失意の天才ファンタジスタ、復活のPK奪取と成功に再脚光 「呪いを振り払った」

フランスW杯当時のロベルト・バッジョ【写真:Getty Images】
フランスW杯当時のロベルト・バッジョ【写真:Getty Images】

98年W杯チリ戦、復活を印象付けたシーンを母国メディアがクローズアップ

 イタリアのサッカー専門サイト「トゥットメルカートウェブ・コム」における過去の同じ日付に起こった出来事を振り返る企画で、1998年6月11日のイタリア代表とチリ代表の一戦をクローズアップ。元イタリア代表FWロベルト・バッジョが相手の手にボールを当ててPKを獲得したシーンが再び脚光を当てている。

 この年、フランス・ワールドカップ(W杯)のメンバー入りを果たしたバッジョだったが、主役は同じ“ファンタジスタ”に分類されるタイプでもMFアレッサンドロ・デル・ピエロになると目され、「10番」もデル・ピエロに与えられていた。しかし、若きファンタジスタはシーズン最終戦となったUEFAチャンピオンズリーグ(CL)決勝レアル・マドリード戦での負傷を抱えてW杯に突入していた。

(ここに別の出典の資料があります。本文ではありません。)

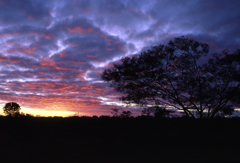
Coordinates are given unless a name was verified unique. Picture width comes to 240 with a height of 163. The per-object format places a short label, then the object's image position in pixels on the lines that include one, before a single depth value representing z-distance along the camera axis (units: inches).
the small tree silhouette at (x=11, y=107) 2120.6
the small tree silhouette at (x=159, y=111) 658.2
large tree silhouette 669.9
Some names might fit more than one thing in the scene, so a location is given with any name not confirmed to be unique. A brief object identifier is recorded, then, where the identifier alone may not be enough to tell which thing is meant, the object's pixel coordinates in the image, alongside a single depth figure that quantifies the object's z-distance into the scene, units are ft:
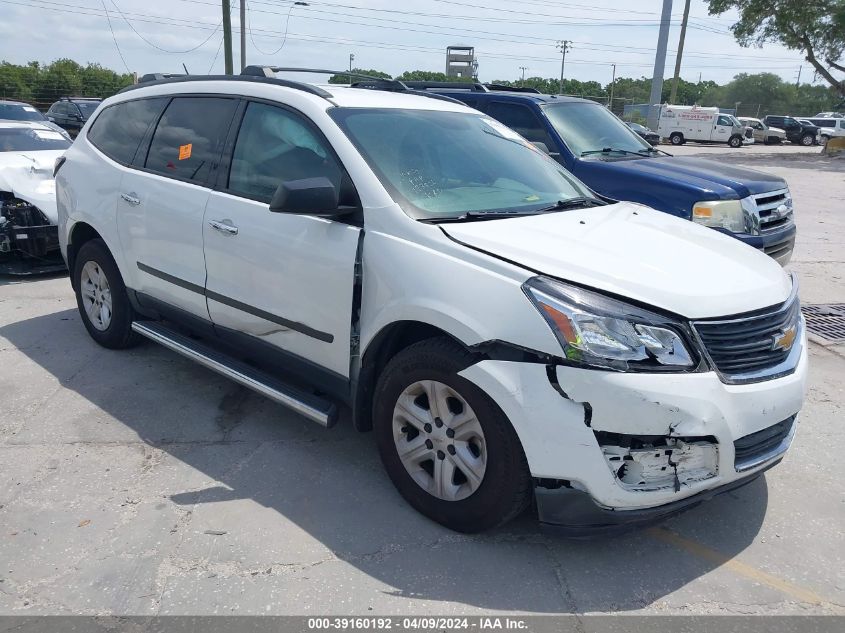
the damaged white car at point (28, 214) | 23.24
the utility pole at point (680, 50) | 148.97
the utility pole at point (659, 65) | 89.15
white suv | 8.84
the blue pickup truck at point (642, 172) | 20.03
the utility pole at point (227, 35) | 80.02
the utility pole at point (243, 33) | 90.01
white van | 135.64
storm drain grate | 19.98
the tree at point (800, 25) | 105.70
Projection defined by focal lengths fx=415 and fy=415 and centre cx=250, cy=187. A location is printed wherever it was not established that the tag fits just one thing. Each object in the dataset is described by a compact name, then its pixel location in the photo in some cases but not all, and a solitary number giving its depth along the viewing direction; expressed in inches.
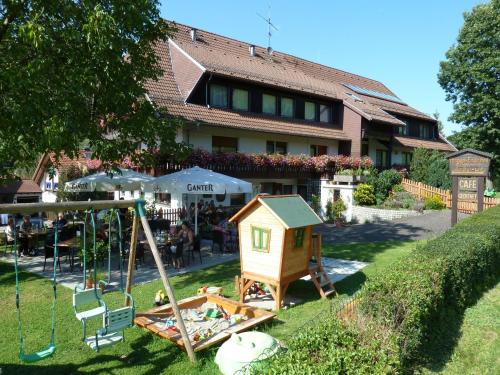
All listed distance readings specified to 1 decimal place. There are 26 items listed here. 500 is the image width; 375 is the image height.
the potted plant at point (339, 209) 845.8
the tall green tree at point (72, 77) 345.4
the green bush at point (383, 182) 910.4
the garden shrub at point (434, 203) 906.7
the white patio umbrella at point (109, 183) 537.3
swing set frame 200.5
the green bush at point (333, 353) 140.6
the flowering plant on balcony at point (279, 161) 696.4
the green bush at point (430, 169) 1063.0
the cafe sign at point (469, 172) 546.0
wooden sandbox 244.7
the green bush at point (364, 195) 858.1
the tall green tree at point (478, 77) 1322.6
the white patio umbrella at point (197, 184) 490.6
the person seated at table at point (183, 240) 438.3
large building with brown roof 782.5
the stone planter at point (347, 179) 849.2
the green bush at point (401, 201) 863.2
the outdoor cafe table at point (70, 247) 415.8
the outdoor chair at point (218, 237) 514.9
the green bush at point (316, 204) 895.7
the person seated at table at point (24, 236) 516.1
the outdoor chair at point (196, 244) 468.4
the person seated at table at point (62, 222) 546.2
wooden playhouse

 そうした事情もあり、W杯初戦のチリ戦でのスタメンには「18番」を背負ったバッジョが起用されていた。そのバッジョは前半10分、DFパオロ・マルディーニによるロングフィードに走り込むと、後ろから飛んできたボールをダイレクトで繊細にコントロールしたパスを送る離れ業を見せてFWクリスティアン・ヴィエリの先制点をアシスト。しかし、そこからイタリアはチリのFWマルセロ・サラスに2ゴールを奪われて逆転を許した。

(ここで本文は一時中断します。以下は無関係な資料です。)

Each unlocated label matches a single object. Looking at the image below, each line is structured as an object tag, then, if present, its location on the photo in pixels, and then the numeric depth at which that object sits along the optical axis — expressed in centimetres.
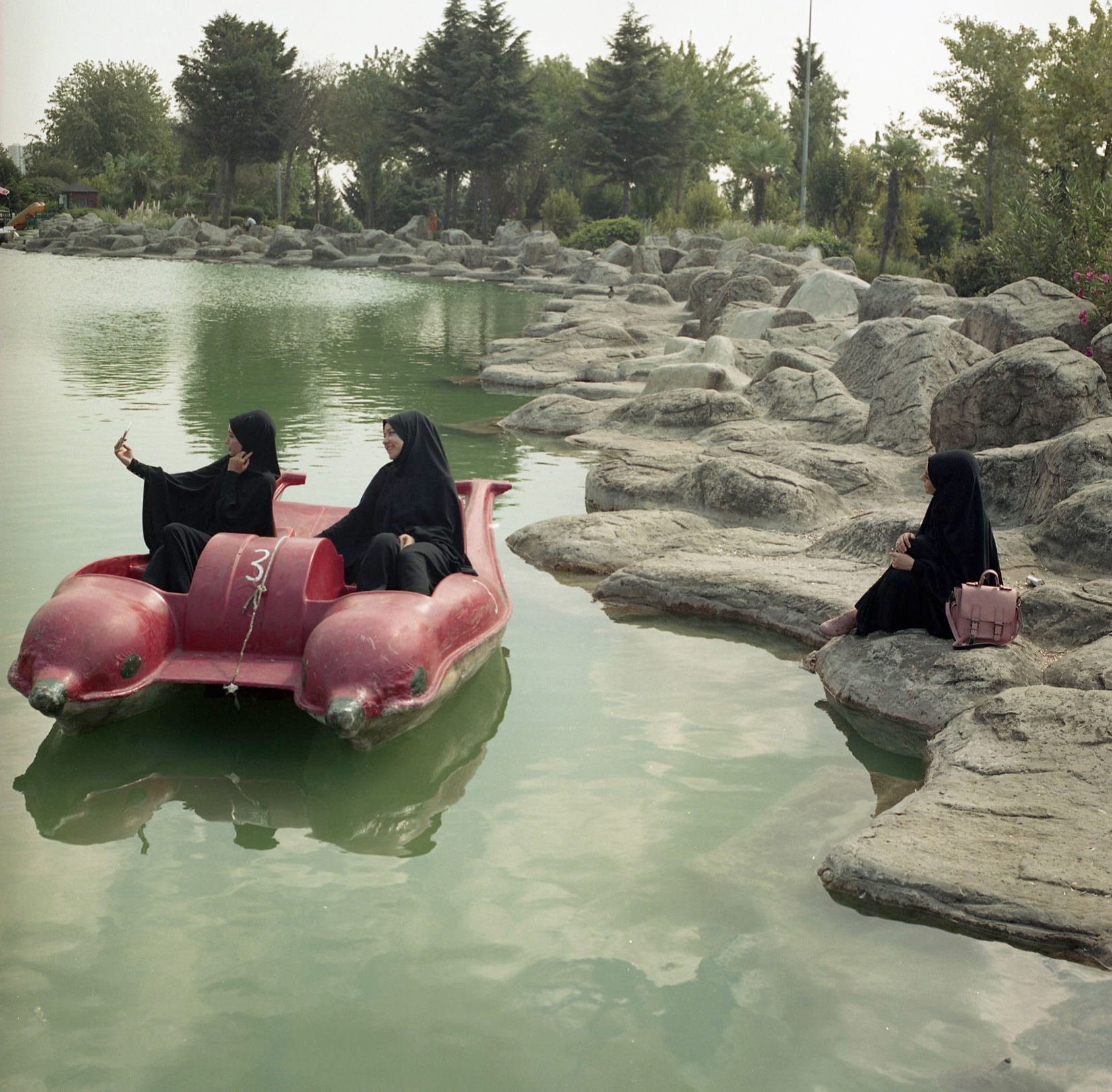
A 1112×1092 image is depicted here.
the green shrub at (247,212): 6888
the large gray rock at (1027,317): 1385
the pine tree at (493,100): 6103
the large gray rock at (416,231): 6106
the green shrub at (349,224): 6675
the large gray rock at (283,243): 5600
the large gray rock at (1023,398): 1123
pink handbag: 655
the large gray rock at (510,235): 5891
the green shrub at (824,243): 3891
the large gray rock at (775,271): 3084
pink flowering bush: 1359
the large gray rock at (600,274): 4116
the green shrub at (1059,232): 1728
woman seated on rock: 683
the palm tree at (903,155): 4091
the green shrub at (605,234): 5172
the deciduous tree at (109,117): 7119
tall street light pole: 4619
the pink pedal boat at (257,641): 579
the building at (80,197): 6738
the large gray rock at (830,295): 2392
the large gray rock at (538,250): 5147
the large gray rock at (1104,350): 1213
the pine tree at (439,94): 6231
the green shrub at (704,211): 5322
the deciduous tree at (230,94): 6419
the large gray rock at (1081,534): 819
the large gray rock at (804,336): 2041
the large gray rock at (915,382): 1306
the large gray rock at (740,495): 1054
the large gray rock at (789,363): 1605
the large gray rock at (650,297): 3469
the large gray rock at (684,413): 1458
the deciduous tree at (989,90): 4441
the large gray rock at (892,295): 2039
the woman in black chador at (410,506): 711
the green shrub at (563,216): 6034
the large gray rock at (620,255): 4569
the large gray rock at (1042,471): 904
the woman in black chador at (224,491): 717
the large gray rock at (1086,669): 634
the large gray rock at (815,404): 1403
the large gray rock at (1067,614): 730
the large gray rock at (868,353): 1545
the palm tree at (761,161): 4847
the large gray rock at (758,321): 2155
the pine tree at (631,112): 5956
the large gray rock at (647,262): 4266
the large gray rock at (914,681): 652
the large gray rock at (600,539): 954
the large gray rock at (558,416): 1605
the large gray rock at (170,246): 5450
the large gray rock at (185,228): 5734
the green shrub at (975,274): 2320
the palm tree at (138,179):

 初戦を負けで入りたくないイタリアに残り時間が減っていったなか、残り5分に近づいたところでペナルティーエリアのわずか外の右サイドでボールを持ったバッジョは、目の前に立つ相手のわずか横をすり抜けるようなコースを狙って中央へパス。それがペナルティーエリア内に立っていた相手の腕に当たってハンドの反則となり、与えられたPKを自ら蹴り込んで2-2の引き分けに持ち込んだ。

 このPK成功は「パサデナの呪いを振り払った」とも称された。94年のアメリカW杯でバッジョは決勝ブラジル戦のPK戦で5人目に登場して失敗し、その時点でブラジルの優勝が決まる悲劇の主役となっていた。

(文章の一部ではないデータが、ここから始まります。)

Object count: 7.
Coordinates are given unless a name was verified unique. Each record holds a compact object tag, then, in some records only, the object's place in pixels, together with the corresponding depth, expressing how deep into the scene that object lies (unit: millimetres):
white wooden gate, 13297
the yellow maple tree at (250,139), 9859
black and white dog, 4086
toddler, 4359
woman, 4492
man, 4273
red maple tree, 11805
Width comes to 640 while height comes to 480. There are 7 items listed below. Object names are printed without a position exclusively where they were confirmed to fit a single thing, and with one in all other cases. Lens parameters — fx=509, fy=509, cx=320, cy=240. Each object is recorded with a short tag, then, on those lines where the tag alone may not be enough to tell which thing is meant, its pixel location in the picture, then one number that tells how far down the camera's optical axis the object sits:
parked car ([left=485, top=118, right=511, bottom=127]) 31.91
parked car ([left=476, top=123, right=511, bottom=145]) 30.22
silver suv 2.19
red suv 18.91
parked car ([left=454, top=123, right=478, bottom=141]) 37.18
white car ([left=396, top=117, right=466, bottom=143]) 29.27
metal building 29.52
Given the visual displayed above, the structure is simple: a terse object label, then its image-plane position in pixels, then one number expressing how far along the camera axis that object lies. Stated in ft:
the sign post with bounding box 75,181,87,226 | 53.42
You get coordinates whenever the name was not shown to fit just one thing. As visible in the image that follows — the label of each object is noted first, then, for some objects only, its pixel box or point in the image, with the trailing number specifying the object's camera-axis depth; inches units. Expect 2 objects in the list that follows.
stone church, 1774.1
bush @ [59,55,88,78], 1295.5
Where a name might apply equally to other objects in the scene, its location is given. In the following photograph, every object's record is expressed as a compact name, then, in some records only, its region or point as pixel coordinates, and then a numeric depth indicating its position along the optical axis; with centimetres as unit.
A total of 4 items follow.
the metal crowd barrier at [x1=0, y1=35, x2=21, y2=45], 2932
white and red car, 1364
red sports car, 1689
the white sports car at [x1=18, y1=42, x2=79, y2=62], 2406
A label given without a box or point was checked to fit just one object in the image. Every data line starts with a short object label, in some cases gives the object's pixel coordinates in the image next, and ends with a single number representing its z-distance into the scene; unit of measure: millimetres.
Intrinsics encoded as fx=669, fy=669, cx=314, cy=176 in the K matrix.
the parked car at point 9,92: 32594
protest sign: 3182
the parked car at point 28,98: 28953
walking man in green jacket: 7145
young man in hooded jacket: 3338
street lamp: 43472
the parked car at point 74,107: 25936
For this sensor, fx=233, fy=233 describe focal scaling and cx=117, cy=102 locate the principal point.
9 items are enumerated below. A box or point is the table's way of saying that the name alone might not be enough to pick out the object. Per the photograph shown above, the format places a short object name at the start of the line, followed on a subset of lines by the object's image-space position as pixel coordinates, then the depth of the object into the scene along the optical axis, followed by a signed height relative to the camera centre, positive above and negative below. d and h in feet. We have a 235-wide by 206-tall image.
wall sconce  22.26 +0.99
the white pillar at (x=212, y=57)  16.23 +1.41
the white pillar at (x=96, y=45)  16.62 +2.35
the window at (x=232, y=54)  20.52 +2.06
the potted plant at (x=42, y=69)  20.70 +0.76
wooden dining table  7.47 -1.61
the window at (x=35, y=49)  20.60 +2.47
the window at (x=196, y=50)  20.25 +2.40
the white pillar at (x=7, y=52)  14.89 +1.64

 後に国際サッカー連盟(FIFA)は、ハンドのルールの基準に照らし合わせればミスジャッジであるという見解も示したが、当時はバッジョが相手の手を狙って蹴ったと、まことしやかに語られたプレーだった。現在はハンドのルールが明確化され、PKに絡むことからビデオ・アシスタント・レフェリー(VAR)のチェックが入る事情を考えれば、PKは与えられないだろう。

 それでも、失意の4年前から不死鳥のごとく甦ったバッジョを世界に印象付けたという意味では、インパクトのあるPK獲得とその成功だったのは間違いないと言えるだろう。